Perperikon (or Hyperperakion or Perperakion) is in the Eastern Rhodope range, some 10 miles from the town of Kurdzhali. The roads from Sofia, via Asenovgrad or Haskovo, are fairly good and well maintained. Perperikon is perched on a rocky peak at 1,400 ft above sea level guarded at its foot by the village of Gorna Krepost [high castle]. The gold-bearing river Perpereshka flows nearby forming a valley some 7 miles long and 2.5 miles wide. This fertile sheltered place had attracted settlers in very ancient times, and today, dozens of sites clustered around the natural hub of Perperikon reveal layer upon layer of archaeological remains. Just a little further downstream, the Perpereshka flows into the artificial lake of Stouden Kladenets on the river Arda. Where the two bodies of water meet, is the village of Kaloyantsi, a scenic place with some tourist facilities.

Thousands of years ago, Perperikon was a massive bald rock. Such rocks drew prehistoric humans like a magnet and became an object of worship. The rugged wilderness of the Eastern Rhodope must have cradled a rich megalithic culture long before the Thracian tribes inherited the land. The early inhabitants worshiped the huge undressed stones for their natural splendour. Later generations learned to carve and smooth the rocks and used them for shelter and protection.

As their tools became more effective, humans could shape or remove larger areas of the rock surface but that also meant that they obliterated the vestiges of earlier cultures. The earliest traces of human civilisation discovered so far at Perperikon were dated to the late Neolithic Period, 6th-5th millennium BC. At that time, humans had not yet learned to work the face of the rock massif: fragments of Neolithic pottery were found deposited in the natural crevices of the cliff. However, Perperikon was not yet a settled village but a rock of worship. Next came the Eneolithic Period (or the Copper Age). Pits hewn in the rock and fragments of pottery found in them were dated to the late 5th – early 4th millennium B.C. The pottery is similar to that found at other Eneolithic villages, such as the famous Mound of Karanovo. What had gradually become an inhabited rock complex continued to develop during the Bronze Age. There is every reason to believe that during the late Bronze Age in particular, 18th-12th century BC, Perperikon saw its first heyday, which probably coincided with the peak of the Mycenaean and the Minoan civilisations.

Notably, the abundance of pottery from that period was found in archaeological strata lying on large areas of finished rock surface.
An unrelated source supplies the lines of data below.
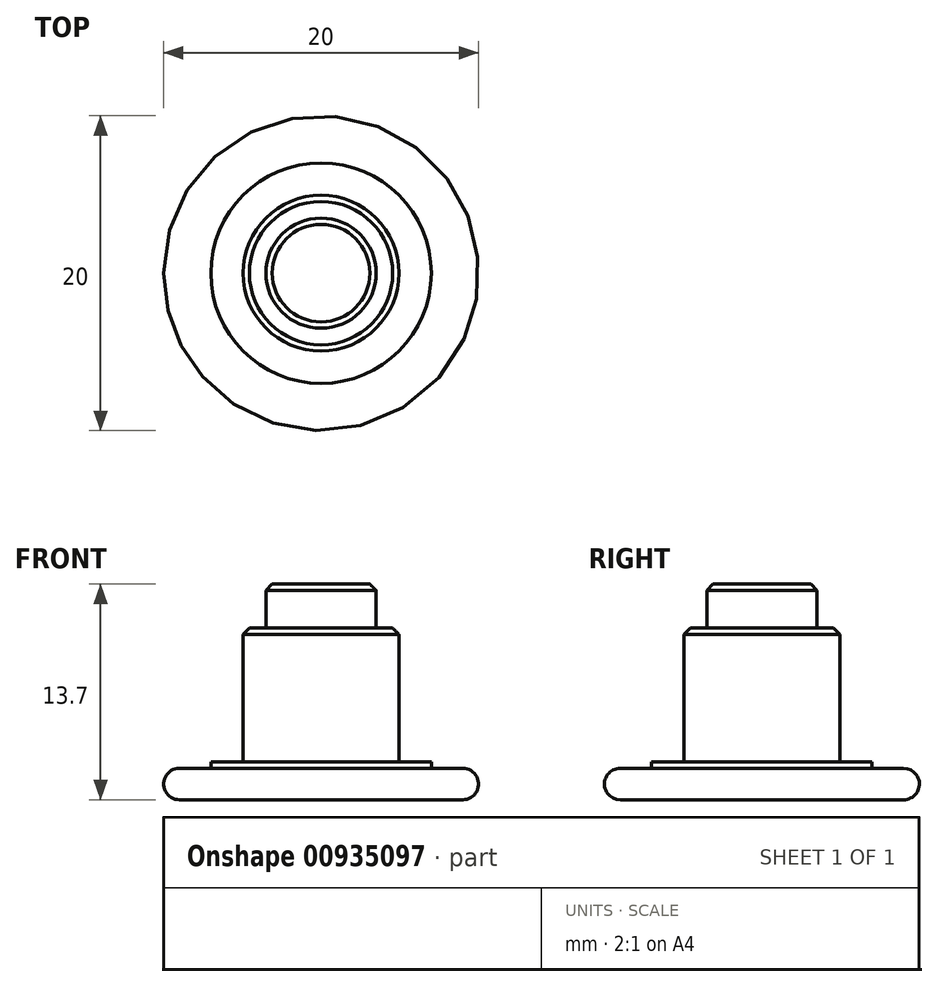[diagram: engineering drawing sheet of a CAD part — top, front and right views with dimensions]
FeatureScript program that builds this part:
annotation { "Feature Type Name" : "Feature", "Feature Type Description" : "" }
export const myFeature = defineFeature(function(context is Context, id is Id, definition is map)
    precondition{}
    {
        {
            var Q0;
            Q0=qCreatedBy(makeId("Top.planeOp"),FACE);
            var sketch = newSketch(context, id + "F0", { "sketchPlane" : qUnion([Q0])});
            skCircle(sketch, "E0", {"center": v(0, 0) * mm, "radius": 4.95 * mm});
            skSolve(sketch);
        }
        {
            var Q0;
            Q0 = qSketchRegion(id + "F0", true);
            extrude(context, id + "F1", {"entities" : qUnion([Q0]), "depth" : 8.5 * mm, "offsetDistance" : 25 * mm});
        }
        {
            var Q0;
            Q0=qCreatedBy(makeId("Top.planeOp"),FACE);
            var sketch = newSketch(context, id + "F2", { "sketchPlane" : qUnion([Q0])});
            skCircle(sketch, "E1", {"center": v(0, 0) * mm, "radius": 7 * mm});
            skSolve(sketch);
        }
        {
            var Q0;
            Q0 = qSketchRegion(id + "F2", true);
            extrude(context, id + "F3", {"entities" : qUnion([Q0]), "operationType" : NewBodyOperationType.ADD, "oppositeDirection" : true, "depth" : .4 * mm, "offsetDistance" : 25 * mm});
        }
        {
            var Q0;
            Q0=makeQuery(id+"F3.opExtrude","CAP_FACE",FACE,{"disambiguationData":[OSD([sQuery(id+"F2.wireOp",EDGE,"E1")])],"isStart":false});
            var sketch = newSketch(context, id + "F4", { "sketchPlane" : qUnion([Q0])});
            skCircle(sketch, "E2", {"center": v(0, 0) * mm, "radius": 10 * mm});
            skSolve(sketch);
        }
        {
            var Q0;
            Q0 = qSketchRegion(id + "F4", true);
            extrude(context, id + "F5", {"entities" : qUnion([Q0]), "operationType" : NewBodyOperationType.ADD, "depth" : 2 * mm, "offsetDistance" : 25 * mm});
        }
        {
            var Q0;
            Q0=makeQuery(id+"F5.opExtrude","CAP_EDGE",EDGE,{"disambiguationData":[OSD([sQuery(id+"F4.wireOp",EDGE,"E2")])],"isStart":false});
            var Q1;
            Q1=makeQuery(id+"F5.opExtrude","CAP_EDGE",EDGE,{"disambiguationData":[OSD([sQuery(id+"F4.wireOp",EDGE,"E2")])],"isStart":true});
            fillet(context, id + "F6", {"entities" : qUnion([Q0, Q1]), "radius" : 1 * mm, "tangentPropagation" : true, "allowEdgeOverflow" : false});
        }
        {
            var Q0;
            Q0=makeQuery(id+"F1.opExtrude","CAP_FACE",FACE,{"disambiguationData":[OSD([sQuery(id+"F0.wireOp",EDGE,"E0")])],"isStart":false});
            var sketch = newSketch(context, id + "F7", { "sketchPlane" : qUnion([Q0])});
            skCircle(sketch, "E3", {"center": v(0, 0) * mm, "radius": 3.5 * mm});
            skSolve(sketch);
        }
        {
            var Q0;
            Q0 = qSketchRegion(id + "F7", true);
            extrude(context, id + "F8", {"entities" : qUnion([Q0]), "operationType" : NewBodyOperationType.ADD, "depth" : 2.8 * mm, "offsetDistance" : 25 * mm});
        }
        {
            var Q0;
            Q0=makeQuery(id+"F8.opExtrude","CAP_EDGE",EDGE,{"disambiguationData":[OSD([sQuery(id+"F7.wireOp",EDGE,"E3")])],"isStart":false});
            var Q1;
            Q1=makeQuery(id+"F1.opExtrude","CAP_EDGE",EDGE,{"disambiguationData":[OSD([sQuery(id+"F0.wireOp",EDGE,"E0")])],"isStart":false});
            chamfer(context, id + "F9", {"entities" : qUnion([Q0, Q1]), "width" : .4 * mm, "tangentPropagation" : true});
        }
    });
While subsequent carving destroyed most of that cultural layer, it has supplied sufficient evidence to archaeologists to suggest that by the end of the Bronze Age Perperikon had become a major place of worship. Very interesting late Bronze Age pottery was found at Perperikon in 2002, including several well-preserved vessels: small cups and larger beakers with characteristic curved handles. These vary in quality of workmanship from vessels made of rather coarse clay mixed with small pebbles to finely polished black ‘luxury’ items. Among the finds was unique 18th century BC pottery which must have been imported from the Sea of Marmara coast in what was probably the earliest trade between the regions. One almost fully preserved vessel features an incised lime-filled composition of six human figures around a representation of the Sun. The composition is organised like a floral motif, with the limbs of the humans being depicted as leaves, and their heads, as suns.

These must be ancient deities whose names we may never learn. A system of religious beliefs did not emerge until the early Iron Age, 11th-6th century BC, a period represented as well by the pottery found at Perperikon. Unlike the ancient Greek mythology, however, which developed at the same time, Orphism, the Thracian system of religious and philosophical beliefs is virtually unknown. Dionysus and Orpheus undoubtedly stemmed from that tradition but were a much later development.

Photo: Krasimira y Milen

Orpheus, one of the best loved ancient heroes, was born in Thrace. The ancient Greeks believed that he was the son of the river god Oeagrus and Calliope, the Muse of epic poetry.

A magnificent poet and singer, Orpheus rivalled even the god of poetry and music Apollo. His heavenly voice cast a spell on everything, animate and inanimate, and having joined the Argonauts on their quest for the Golden Fleece, he helped them escape the Sirens by singing so sweetly that he drowned out their perilous song. He was often portrayed playing the lyre, which Apollo gave him, and his music enchanted the trees and rocks and tamed wild beasts, and even the rivers turned in their course to follow him.